Most comic strips evolve. Peanuts did. Dilbert did. Beetle Bailey did. I’m not saying Robonk is in the same league at all. What I am saying is that the cartoonist learns and evolves their strip. That’s a real thing.
Here’s the visual changes to Robonk in the first two years:
Alpha level : Spring 2017
Gotta start somewhere.
v1.0 : First real Robonk strip (#00000)
The robot got its own font. The title panels were massively improved.
v1.05 : (#000B9)
Same basic system as before, but some technique changes were developing. Robonk is generally zoomed in more and the talk bubbles at this point often have elements overlapped on top. Font size was reduced. This was the 177th strip.
v1.5 : (#00100) : The new look
The Robot is generated the same way as with the Alpha level strips (Tinkercad) but…
- The bubbles have new individual looks for the robot and the human.
- The human has a new font.
- The background has a blue fade.
- The bubbles are created using a newly written (just for Robonk) jQuery/HTML/CSS system called Bubblematic.

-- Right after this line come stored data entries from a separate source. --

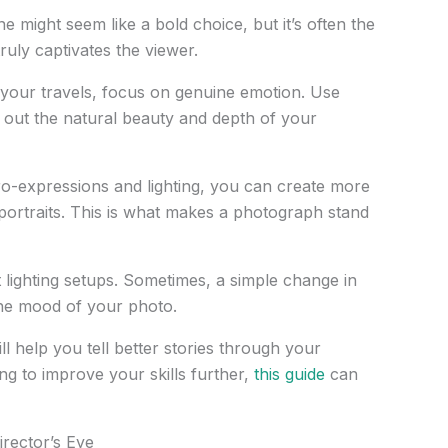
e might seem like a bold choice, but it’s often the
ruly captivates the viewer.
 your travels, focus on genuine emotion. Use
ing out the natural beauty and depth of your
ro-expressions and lighting, you can create more
portraits. This is what makes a photograph stand
t lighting setups. Sometimes, a simple change in
the mood of your photo.
l help you tell better stories through your
ng to improve your skills further,
this guide
can
rector’s Eye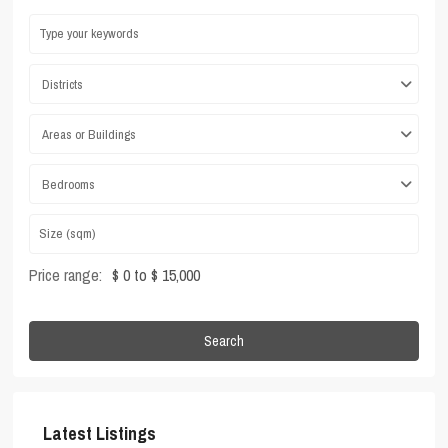
Districts
Areas or Buildings
Bedrooms
Price range:
$ 0 to $ 15,000
Search
Latest Listings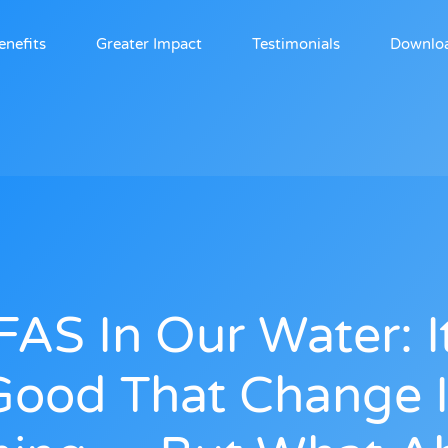
enefits
Greater Impact
Testimonials
Downlo
FAS In Our Water: It
Good That Change I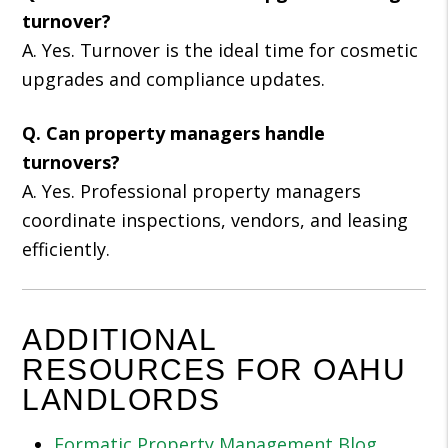
turnover?
A. Yes. Turnover is the ideal time for cosmetic
upgrades and compliance updates.
Q. Can property managers handle
turnovers?
A. Yes. Professional property managers
coordinate inspections, vendors, and leasing
efficiently.
ADDITIONAL
RESOURCES FOR OAHU
LANDLORDS
Formatic Property Management Blog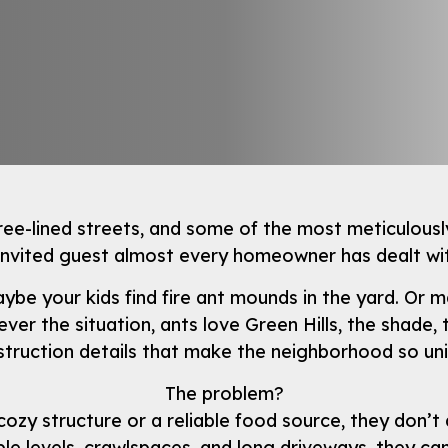
ree-lined streets, and some of the most meticulously
invited guest almost every homeowner has dealt wit
. Maybe your kids find fire ant mounds in the yard. O
r the situation, ants love Green Hills, the shade, t
truction details that make the neighborhood so un
The problem?
cozy structure or a reliable food source, they don’t 
ple levels, crawlspaces, and long driveways, they ca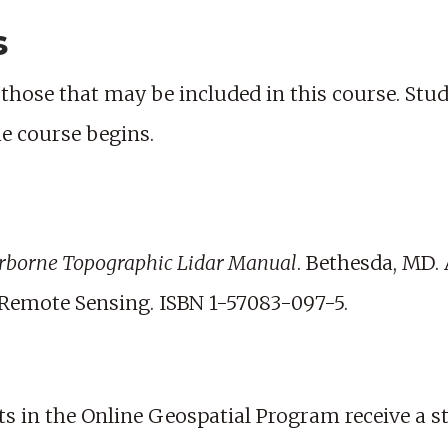
s
those that may be included in this course. Studen
he course begins.
rborne Topographic Lidar Manual
. Bethesda, MD.
emote Sensing. ISBN 1-57083-097-5.
nts in the Online Geospatial Program receive a s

Bubblematic makes creating strips much, much faster. I used to spend a large chunk of time building the quote bubbles. Now, Bubblematic handles that quickly and with precision. Automation made the ELIZA AI writing process much more efficient (Robonkers system), and now the drawing side has a custom software tool too.
Here’s a screenshot of Bubblematic v1.0. I normally make prettier interfaces, but this is an inhouse tool for just me and it works nicely as is.
All the new software has improved the quality and speed of creating new Robonk comic strips. It makes me wonder what it’s like to actually write and draw a comic strip.